> WHAT IS BEING ASKED:
Reproduce every line of the entries below verbatim, from the first entry through the last.

[A sequence of entries]
•••

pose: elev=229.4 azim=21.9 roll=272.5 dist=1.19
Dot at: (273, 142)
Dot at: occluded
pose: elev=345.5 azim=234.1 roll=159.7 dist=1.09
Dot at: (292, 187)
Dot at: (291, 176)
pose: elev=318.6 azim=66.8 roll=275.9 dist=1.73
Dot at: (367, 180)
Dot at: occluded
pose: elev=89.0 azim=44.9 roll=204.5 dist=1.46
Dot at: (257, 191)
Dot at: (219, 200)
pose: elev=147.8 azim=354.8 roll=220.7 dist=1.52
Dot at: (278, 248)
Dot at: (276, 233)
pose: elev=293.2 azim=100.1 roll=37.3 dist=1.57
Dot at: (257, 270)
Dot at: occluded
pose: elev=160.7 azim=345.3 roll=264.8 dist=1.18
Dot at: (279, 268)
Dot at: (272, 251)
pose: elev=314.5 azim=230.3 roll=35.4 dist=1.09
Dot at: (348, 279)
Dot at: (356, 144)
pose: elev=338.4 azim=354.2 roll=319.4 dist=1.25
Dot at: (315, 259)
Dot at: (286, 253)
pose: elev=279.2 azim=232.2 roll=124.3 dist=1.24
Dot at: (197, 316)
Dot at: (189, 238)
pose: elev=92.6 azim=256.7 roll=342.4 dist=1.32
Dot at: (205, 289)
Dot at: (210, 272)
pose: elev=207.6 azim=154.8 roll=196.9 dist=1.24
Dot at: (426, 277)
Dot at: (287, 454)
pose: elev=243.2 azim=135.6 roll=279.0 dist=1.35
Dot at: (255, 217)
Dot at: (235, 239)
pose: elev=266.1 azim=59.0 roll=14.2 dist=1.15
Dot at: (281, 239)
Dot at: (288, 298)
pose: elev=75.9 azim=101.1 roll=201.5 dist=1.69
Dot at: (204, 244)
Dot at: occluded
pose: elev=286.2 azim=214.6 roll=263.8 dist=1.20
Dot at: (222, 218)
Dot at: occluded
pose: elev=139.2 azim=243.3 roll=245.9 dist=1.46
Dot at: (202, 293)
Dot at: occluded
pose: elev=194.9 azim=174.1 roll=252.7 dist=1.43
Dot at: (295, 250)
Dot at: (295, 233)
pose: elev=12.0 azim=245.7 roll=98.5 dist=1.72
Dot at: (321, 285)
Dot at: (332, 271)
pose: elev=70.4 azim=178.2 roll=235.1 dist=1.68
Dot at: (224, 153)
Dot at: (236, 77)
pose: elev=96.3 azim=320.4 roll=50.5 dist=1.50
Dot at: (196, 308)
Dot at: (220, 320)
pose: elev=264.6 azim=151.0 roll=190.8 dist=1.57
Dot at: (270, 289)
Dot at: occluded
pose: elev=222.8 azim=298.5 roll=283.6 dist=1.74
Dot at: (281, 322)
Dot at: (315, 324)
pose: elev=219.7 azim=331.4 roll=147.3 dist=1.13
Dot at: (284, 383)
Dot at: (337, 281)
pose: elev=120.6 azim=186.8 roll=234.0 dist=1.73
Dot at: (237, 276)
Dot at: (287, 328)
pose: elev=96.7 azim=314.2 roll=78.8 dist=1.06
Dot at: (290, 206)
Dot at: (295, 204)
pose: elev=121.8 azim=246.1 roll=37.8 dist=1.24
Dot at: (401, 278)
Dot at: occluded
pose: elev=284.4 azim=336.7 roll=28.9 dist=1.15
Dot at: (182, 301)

•••

> COMPLETE RESPONSE:
pose: elev=229.4 azim=21.9 roll=272.5 dist=1.19
Dot at: (273, 142)
Dot at: occluded
pose: elev=345.5 azim=234.1 roll=159.7 dist=1.09
Dot at: (292, 187)
Dot at: (291, 176)
pose: elev=318.6 azim=66.8 roll=275.9 dist=1.73
Dot at: (367, 180)
Dot at: occluded
pose: elev=89.0 azim=44.9 roll=204.5 dist=1.46
Dot at: (257, 191)
Dot at: (219, 200)
pose: elev=147.8 azim=354.8 roll=220.7 dist=1.52
Dot at: (278, 248)
Dot at: (276, 233)
pose: elev=293.2 azim=100.1 roll=37.3 dist=1.57
Dot at: (257, 270)
Dot at: occluded
pose: elev=160.7 azim=345.3 roll=264.8 dist=1.18
Dot at: (279, 268)
Dot at: (272, 251)
pose: elev=314.5 azim=230.3 roll=35.4 dist=1.09
Dot at: (348, 279)
Dot at: (356, 144)
pose: elev=338.4 azim=354.2 roll=319.4 dist=1.25
Dot at: (315, 259)
Dot at: (286, 253)
pose: elev=279.2 azim=232.2 roll=124.3 dist=1.24
Dot at: (197, 316)
Dot at: (189, 238)
pose: elev=92.6 azim=256.7 roll=342.4 dist=1.32
Dot at: (205, 289)
Dot at: (210, 272)
pose: elev=207.6 azim=154.8 roll=196.9 dist=1.24
Dot at: (426, 277)
Dot at: (287, 454)
pose: elev=243.2 azim=135.6 roll=279.0 dist=1.35
Dot at: (255, 217)
Dot at: (235, 239)
pose: elev=266.1 azim=59.0 roll=14.2 dist=1.15
Dot at: (281, 239)
Dot at: (288, 298)
pose: elev=75.9 azim=101.1 roll=201.5 dist=1.69
Dot at: (204, 244)
Dot at: occluded
pose: elev=286.2 azim=214.6 roll=263.8 dist=1.20
Dot at: (222, 218)
Dot at: occluded
pose: elev=139.2 azim=243.3 roll=245.9 dist=1.46
Dot at: (202, 293)
Dot at: occluded
pose: elev=194.9 azim=174.1 roll=252.7 dist=1.43
Dot at: (295, 250)
Dot at: (295, 233)
pose: elev=12.0 azim=245.7 roll=98.5 dist=1.72
Dot at: (321, 285)
Dot at: (332, 271)
pose: elev=70.4 azim=178.2 roll=235.1 dist=1.68
Dot at: (224, 153)
Dot at: (236, 77)
pose: elev=96.3 azim=320.4 roll=50.5 dist=1.50
Dot at: (196, 308)
Dot at: (220, 320)
pose: elev=264.6 azim=151.0 roll=190.8 dist=1.57
Dot at: (270, 289)
Dot at: occluded
pose: elev=222.8 azim=298.5 roll=283.6 dist=1.74
Dot at: (281, 322)
Dot at: (315, 324)
pose: elev=219.7 azim=331.4 roll=147.3 dist=1.13
Dot at: (284, 383)
Dot at: (337, 281)
pose: elev=120.6 azim=186.8 roll=234.0 dist=1.73
Dot at: (237, 276)
Dot at: (287, 328)
pose: elev=96.7 azim=314.2 roll=78.8 dist=1.06
Dot at: (290, 206)
Dot at: (295, 204)
pose: elev=121.8 azim=246.1 roll=37.8 dist=1.24
Dot at: (401, 278)
Dot at: occluded
pose: elev=284.4 azim=336.7 roll=28.9 dist=1.15
Dot at: (182, 301)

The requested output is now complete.